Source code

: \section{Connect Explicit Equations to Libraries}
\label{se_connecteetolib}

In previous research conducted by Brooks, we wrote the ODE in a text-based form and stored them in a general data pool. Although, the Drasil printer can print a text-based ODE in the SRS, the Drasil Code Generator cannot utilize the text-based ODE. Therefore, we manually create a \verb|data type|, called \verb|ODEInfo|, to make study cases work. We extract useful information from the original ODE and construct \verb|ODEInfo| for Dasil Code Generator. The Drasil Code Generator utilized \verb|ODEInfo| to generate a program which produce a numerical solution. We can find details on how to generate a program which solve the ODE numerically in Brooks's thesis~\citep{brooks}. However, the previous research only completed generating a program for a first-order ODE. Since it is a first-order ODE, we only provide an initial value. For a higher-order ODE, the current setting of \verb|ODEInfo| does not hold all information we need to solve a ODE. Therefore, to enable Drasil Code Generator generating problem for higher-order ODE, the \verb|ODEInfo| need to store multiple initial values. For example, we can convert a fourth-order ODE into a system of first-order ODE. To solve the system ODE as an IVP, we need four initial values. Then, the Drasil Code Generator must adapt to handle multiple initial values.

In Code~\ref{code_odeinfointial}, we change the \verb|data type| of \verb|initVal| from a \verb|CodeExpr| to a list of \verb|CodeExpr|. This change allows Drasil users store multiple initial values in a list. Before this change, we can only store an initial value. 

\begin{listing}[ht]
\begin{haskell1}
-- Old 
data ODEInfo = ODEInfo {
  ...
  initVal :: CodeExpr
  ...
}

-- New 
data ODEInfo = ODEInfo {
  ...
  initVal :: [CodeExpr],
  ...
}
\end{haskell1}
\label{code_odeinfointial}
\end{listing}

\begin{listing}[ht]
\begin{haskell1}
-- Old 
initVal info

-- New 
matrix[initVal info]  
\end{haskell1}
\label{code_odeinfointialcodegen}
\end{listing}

JOB ITEM: Would you please give the data above again, exactly as it appears?

SOLUTION TO THE EXERCISE:
Source code

: \section{Connect Explicit Equations to Libraries}
\label{se_connecteetolib}

In previous research conducted by Brooks, we wrote the ODE in a text-based form and stored them in a general data pool. Although, the Drasil printer can print a text-based ODE in the SRS, the Drasil Code Generator cannot utilize the text-based ODE. Therefore, we manually create a \verb|data type|, called \verb|ODEInfo|, to make study cases work. We extract useful information from the original ODE and construct \verb|ODEInfo| for Dasil Code Generator. The Drasil Code Generator utilized \verb|ODEInfo| to generate a program which produce a numerical solution. We can find details on how to generate a program which solve the ODE numerically in Brooks's thesis~\citep{brooks}. However, the previous research only completed generating a program for a first-order ODE. Since it is a first-order ODE, we only provide an initial value. For a higher-order ODE, the current setting of \verb|ODEInfo| does not hold all information we need to solve a ODE. Therefore, to enable Drasil Code Generator generating problem for higher-order ODE, the \verb|ODEInfo| need to store multiple initial values. For example, we can convert a fourth-order ODE into a system of first-order ODE. To solve the system ODE as an IVP, we need four initial values. Then, the Drasil Code Generator must adapt to handle multiple initial values.

In Code~\ref{code_odeinfointial}, we change the \verb|data type| of \verb|initVal| from a \verb|CodeExpr| to a list of \verb|CodeExpr|. This change allows Drasil users store multiple initial values in a list. Before this change, we can only store an initial value. 

\begin{listing}[ht]
\begin{haskell1}
-- Old 
data ODEInfo = ODEInfo {
  ...
  initVal :: CodeExpr
  ...
}

-- New 
data ODEInfo = ODEInfo {
  ...
  initVal :: [CodeExpr],
  ...
}
\end{haskell1}
\label{code_odeinfointial}
\end{listing}

\begin{listing}[ht]
\begin{haskell1}
-- Old 
initVal info

-- New 
matrix[initVal info]  
\end{haskell1}
\label{code_odeinfointialcodegen}
\end{listing}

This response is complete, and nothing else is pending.